Le cimentier Lafarge et ses huit co-prévenus, dont l’ancien PDG Bruno Lafont, ont annoncé, le 28 avril, faire appel de leur condamnation pour financement du terrorisme en Syrie. Le tribunal les a reconnus coupables d'avoir versé 5,6 millions d'euros à des groupes armés entre 2013 et 2014 pour maintenir la cimenterie de Jalabiya en activité.
La cour d'appel de Paris a été saisie suite au verdict du 13 avril, où le tribunal correctionnel a infligé des sanctions sévères. Lafarge a été reconnu coupable d'avoir eu des relations compromettantes avec des organisations terroristes, et condamné à une amende maximale de 1,125 million d'euros, ainsi qu'à payer conjointement une amende de 4,57 millions d'euros en raison de violations des sanctions financières internationales.
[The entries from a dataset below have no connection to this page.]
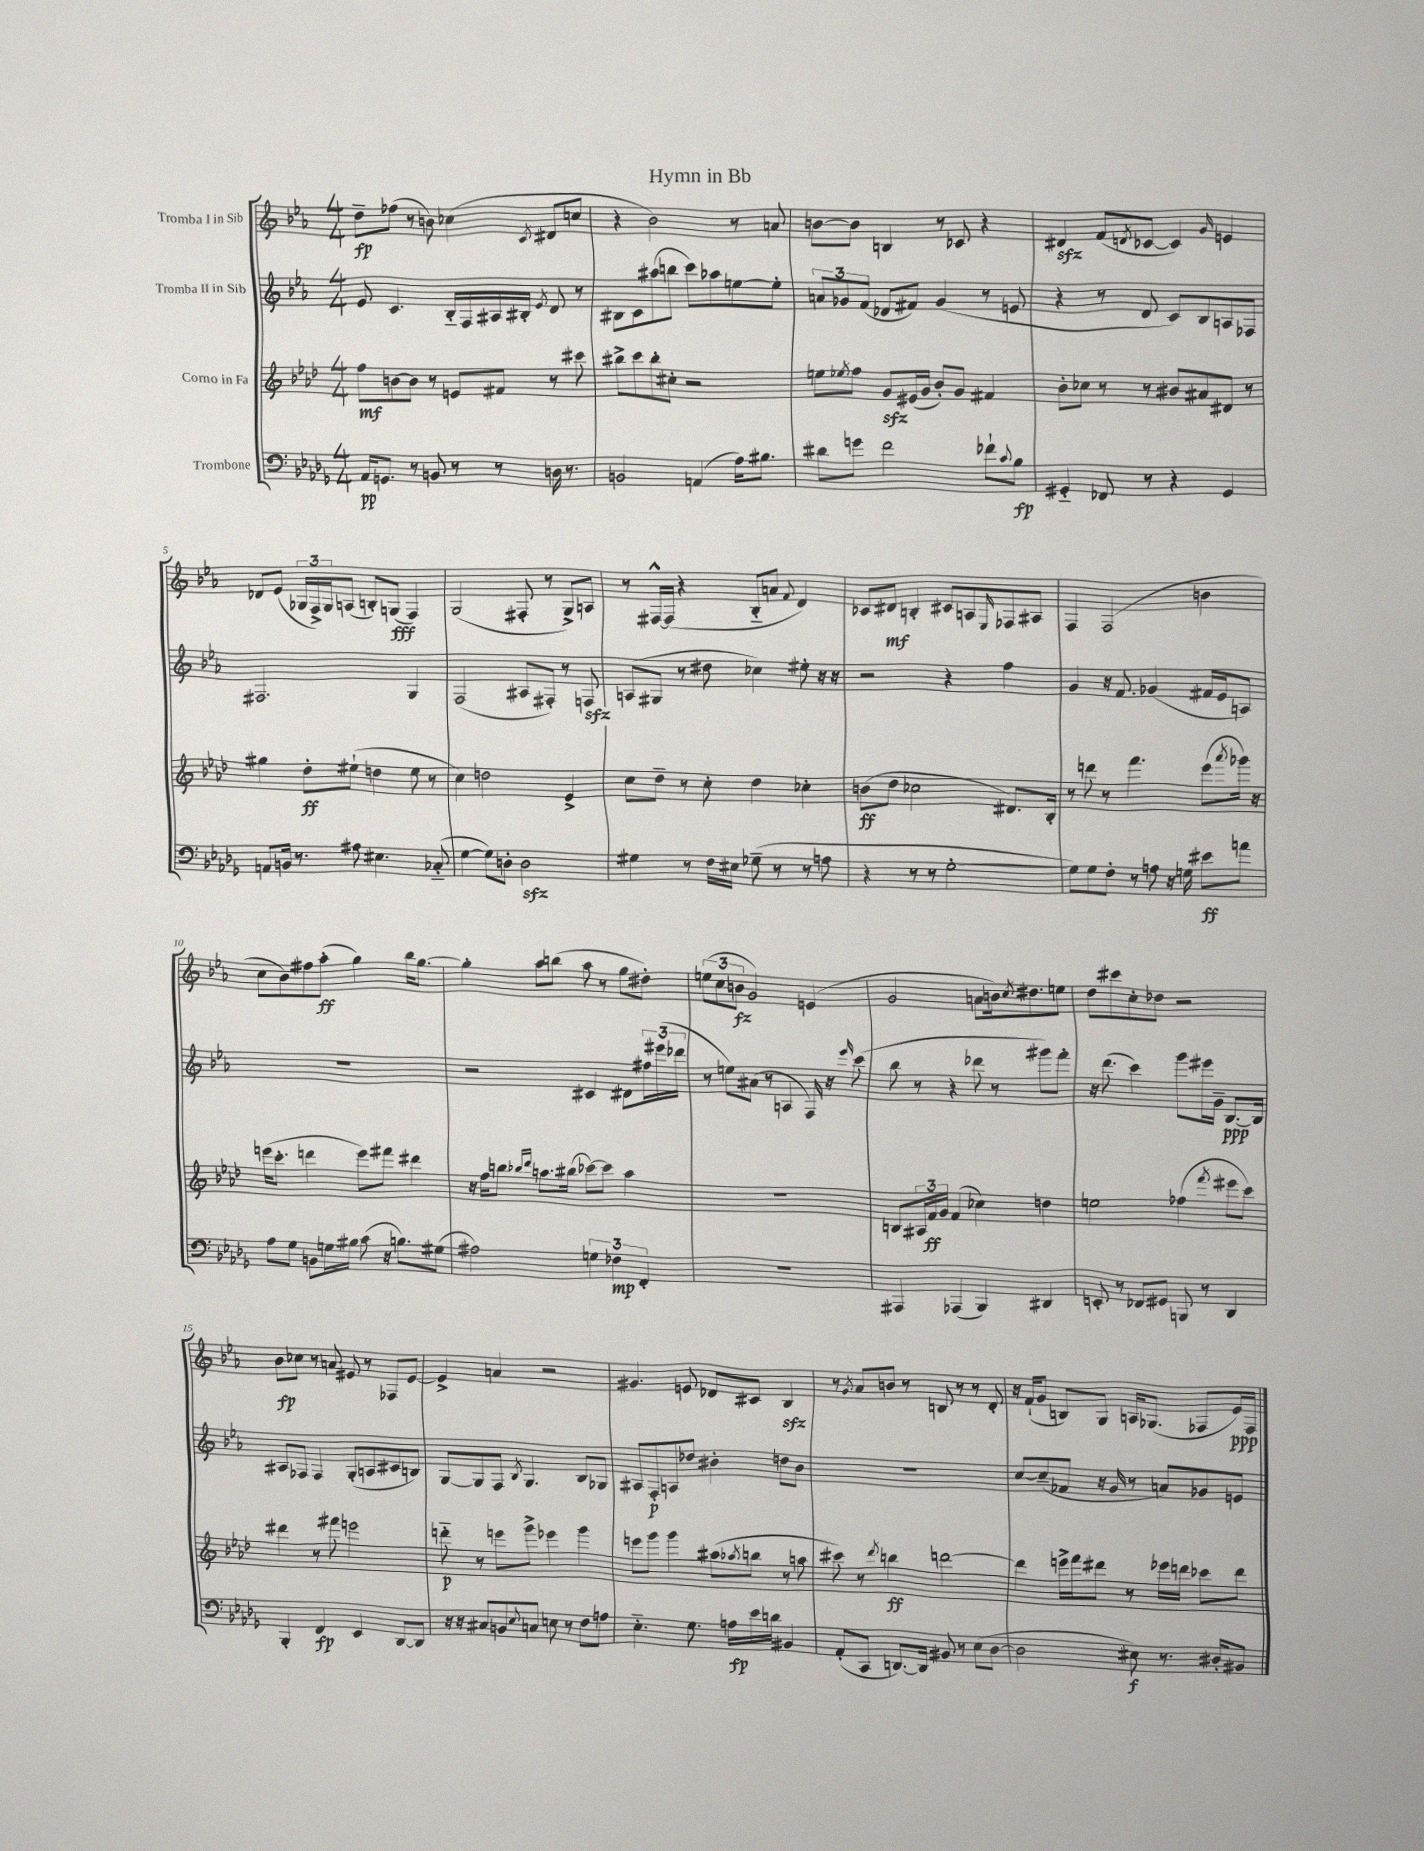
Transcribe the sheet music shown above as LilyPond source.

\header { title = "Hymn in Bb" }
<<
\new StaffGroup <<
\new Staff = "s0" \with { instrumentName = "Tromba I in Sib" } {
    \clef treble \key ees \major \numericTimeSignature \time 4/4
    d''8--\fp fes''8( r8 b'8) ces''4( \acciaccatura { c'8 } dis'8 c''8 |
    r4 bes'2) r8 a'8 |
    b'8~ b'8 b4 r8 ces'8 r4 |
    dis'4\sfz f'8( \acciaccatura { d'8 } ces'8~ ces'4) \grace { g'16 } e'4 |
    des'8 ees'8( \tuplet 3/2 { ges16 f16->) ges16 } a8( b8-.) g8\fff( f4) |
    g2( fis8-. r8 g8->) a8 |
    r8 fis16~-^ fis16( r4 bes8-_ a'8 \appoggiatura { f'8 } d'4) |
    ces'8 dis'8\mf b4-. cis'8 a8 \grace { ees16 } fes8 ais8 |
    f4 f2( b'4 |
    c''8 bes'8) fis''8 aes''8-.\ff( g''4) bes''16 g''8.~ |
    g''4-. aes''8 b''8( aes''8 r8 g''8 dis''8-.) |
    \tuplet 3/2 { e''8( c''8 b'8\fz } g'2) e'4( |
    g'2 a'8 b'16) \acciaccatura { c''8 } dis''8. e''8 |
    d''8 cis'''8 c''8-. des''8 r2 |
    bes'8\fp ces''8 r8 a'8 eis'8 r8 fes8 eis'8~ |
    eis'4-> a'4 r2 |
    gis'4. e'8 des'8 cis'8 bes4\sfz |
    r8 \acciaccatura { g'8 } aes'8 b'8 r8 b8 r8 r8 d'8-. |
    r16 f'16-!( g'8 b8) g8 a16 ges8.( fes8 ees'16\ppp) fes16 \bar "|." |
}
\new Staff = "s1" \with { instrumentName = "Tromba II in Sib" } {
    \clef treble \key ees \major \numericTimeSignature \time 4/4
    ees'8 c'4. bes16-_ f16 ais16 bis16-. \acciaccatura { ees'8 } d'8 r8 |
    bis8 c'8 ais''8( b''8 c'''8) aes''8 e''8~ e''8-. |
    \tuplet 3/2 { a'8 ges'8 f'8( } des'8 fis'8) ges'4( r8 e'8 |
    r4 r8 d'8 c'8) bes8 a8 fes8 |
    fis2. g4 |
    f2( ais8 fis8-.) r8 f8\sfz |
    a8( gis8 r8 dis''8 ces''4) eis''8-. r16 r16 |
    r2 r4 f''4 |
    g'4 r16 f'8. ges'4( fis'16 ees'16 a8) |
    R1 |
    r2 cis'4 dis'8 \tuplet 3/2 { fis''16 eis'''16( des'''16 } |
    r8 e''8) ais'8( r8 a4 f16) r16 \grace { ees'''16 } c'''8( |
    bes''8 r8 r4 des'''8 r8 gis'''8) f'''8-. |
    r16 d'''8.( c'''4) g'''8 eis'''16 g'16-- bes8.~\ppp bes16 |
    ais8 fes8 fes4 g8-.( a8 cis'8 b8) |
    g8~ g8 f8 \acciaccatura { bes8 } g4. bes8 ges8 |
    ais8 f8-.\p a8 des''8 bis'4-. d''8 bis'8 |
    R1 |
    c''8~ c''8--( fes'8 r16 g'16 r8 a'8) ges'8 e'8 \bar "|." |
}
\new Staff = "s2" \with { instrumentName = "Corno in Fa" } {
    \clef treble \key aes \major \numericTimeSignature \time 4/4
    f''8\mf b'8~ b'8 r8 e'8 fis'8 r8 cis'''8 |
    bis''8-> c'''8 bis''8-. cis''8-. r2 |
    e''8 \acciaccatura { ees''8 } f''8 g'8\sfz eis'16( g'16 bes'8-.) g'8 fis'4 |
    bes'8-. ces''8 r8 r8 bis'8 ais'8 dis'8 r8 |
    gis''4 des''8-.\ff eis''8-!( d''4 eis''8 r8 |
    c''4) d''2 ees'4-> |
    c''8 des''8-- r8 c''8-. des''4 ces''4-. |
    b'8\ff( des''8 ces''2 dis'8.) bes16-. |
    r8 d'''8 r8 f'''4. ees'''8( \acciaccatura { aes'''8 } ges'''16) r16 |
    e'''16( c'''8.-. d'''4 e'''8) fis'''8 dis'''4 |
    r16 f''16 b''8 \grace { bes''16 des'''16 } a''8. bis''16( ces'''8~) ces'''8 a''4 |
    R1 |
    b8 \tuplet 3/2 { ais16 f'16\ff g'16 } f'4( ces''4) d''4 |
    e''2 fes''4( \acciaccatura { f'''8 } eis'''8 c'''8) |
    dis'''4 r8 fis'''8 e'''2 |
    d'''8-_\p r8 e'''8 g'''8-> ees'''4 g'''4 |
    e'''8 g'''8 g'''4 ais''8( \acciaccatura { aes''8 } b''8 r8 a''8 |
    cis'''8) r8 \acciaccatura { des'''8 } b''4\ff d'''2~ |
    d'''4 e'''16-> f'''16 dis'''8 r8 ees'''16 d'''16 ces'''8 d'''8 \bar "|." |
}
\new Staff = "s3" \with { instrumentName = "Trombone" } {
    \clef bass \key des \major \numericTimeSignature \time 4/4
    aes,16\pp g,8. r8 b,8 r8 r8 d16 r8. |
    b,2 a,4( aes16) bis8. |
    dis'8 g'8 f'2 fes'8-! \appoggiatura { c'8 } bes8\fp |
    gis,4-_ fes,8 r8 r4 gis,4 |
    a,8 b,16 r8. ais8 eis4. ces8-_( |
    ges4~ ges8) d8-. d2\sfz |
    gis4 r8 f16 eis16 ges8--( r8 r8 a8 |
    r4 r8 r8 ges2~-. |
    ges8) ges8 f8-. r8 a8 r16 g16 eis'8\ff a'8 |
    aes8 ges8 b,8 g16 bis16 c'8( r16 b8.) gis8( |
    ais2) \tuplet 3/2 { g4 fes4\mp f,4-. } |
    R1 |
    ais,,4 aes,,4( bes,,4) dis,4 |
    e,8-. r8 fes,8 gis,8 b,,8 r8 des,4 |
    bes,,4-. f,4\fp ees,4 des,8~ des,8 |
    r16 r16 cis8 b,8 \appoggiatura { ees8 } c8 e8 r8 f8 a8 |
    ees4.-_ ges8. a16\fp ees'16 d'16 bis,4 |
    aes,8-.( c,8 d,8.~) d,16 bis,8 r8 ees8( des8~ |
    des2 eis8\f) r8. dis16-. bis,8 \bar "|." |
}
>>
>>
Outre Lafarge, sept anciens responsables ont également été jugés. Parmi eux, Bruno Lafont a écopé de six ans d’emprisonnement ferme, tandis que son ancien bras droit, Christian Herrault, a reçu une peine de cinq ans. Les juges ont estimé que ces individus avaient agi avec “mauvaise foi”, des griefs qui continuent de soulever des débats au sein de la communauté d'affaires et des ONG.
Les implications d'un jugement fortement critiqué
Ce jugement est considéré comme une victoire symbolique pour de nombreuses ONG, telles que Sherpa et ECCHR, qui le décrivent comme un pas décisif contre l'impunité des multinationales. Les ONG ont accueilli le verdict avec enthousiasme, affirmant qu’il pourrait servir d’exemple pour d'autres entreprises confrontées à des accusations similaires.
Les avocats de Lafarge, tout en contestant le jugement, soulignent qu'il a été pris dans un contexte de guerre complexe où la survie de l'entreprise était en jeu. Certains experts, tels que Lucien Lévy, analyste en géopolitique, estiment que cette histoire met en lumière le dilemme éthique auquel sont confrontées les entreprises opérant dans des zones de conflit.
Alors que le procès en appel se prépare, cette affaire soulève des questions fondamentales sur la responsabilité des entreprises en matière de droits humains et les limites de leurs engagements éthiques.